--- Work required ---
Look through the lines below and extract any with the word "enable".

--- Material shown ---
Start of Block
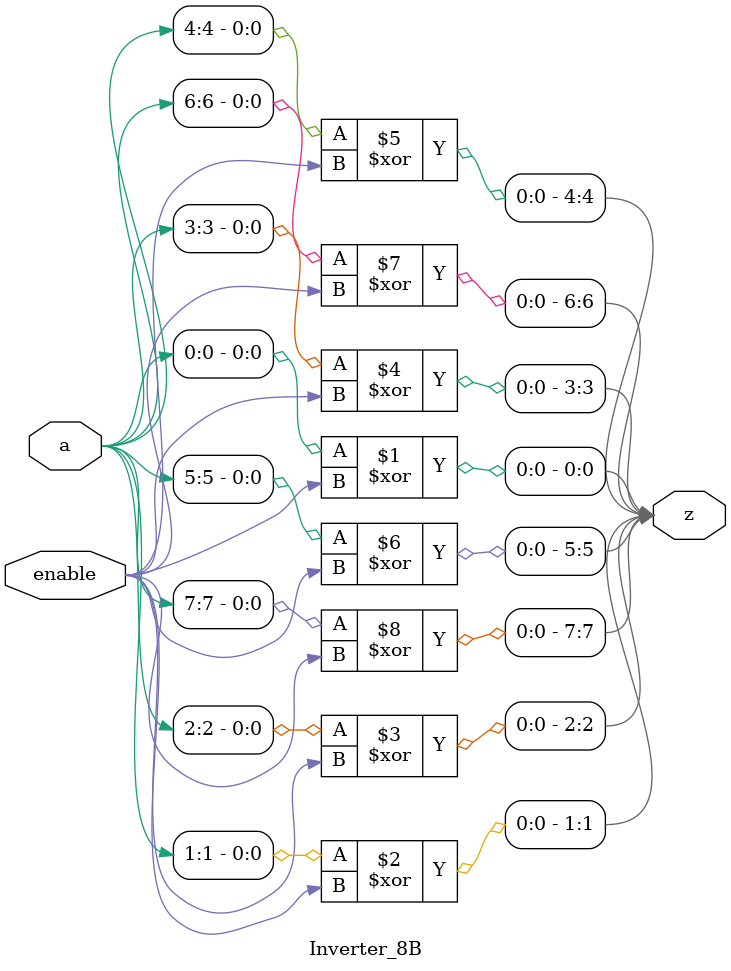
<source format=v>
module Inverter_8B (a, enable, z);
    input[7:0] a;
    input enable;
    output[7:0] z;

    xor x1(z[0], a[0], enable);
    xor x2(z[1], a[1], enable);
    xor x3(z[2], a[2], enable);
    xor x4(z[3], a[3], enable);
    xor x5(z[4], a[4], enable);
    xor x6(z[5], a[5], enable);
    xor x7(z[6], a[6], enable);
    xor x8(z[7], a[7], enable);
    
    
endmodule
</source>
End of Block
--- Answer section ---
module Inverter_8B (a, enable, z);
    input enable;
    xor x1(z[0], a[0], enable);
    xor x2(z[1], a[1], enable);
    xor x3(z[2], a[2], enable);
    xor x4(z[3], a[3], enable);
    xor x5(z[4], a[4], enable);
    xor x6(z[5], a[5], enable);
    xor x7(z[6], a[6], enable);
    xor x8(z[7], a[7], enable);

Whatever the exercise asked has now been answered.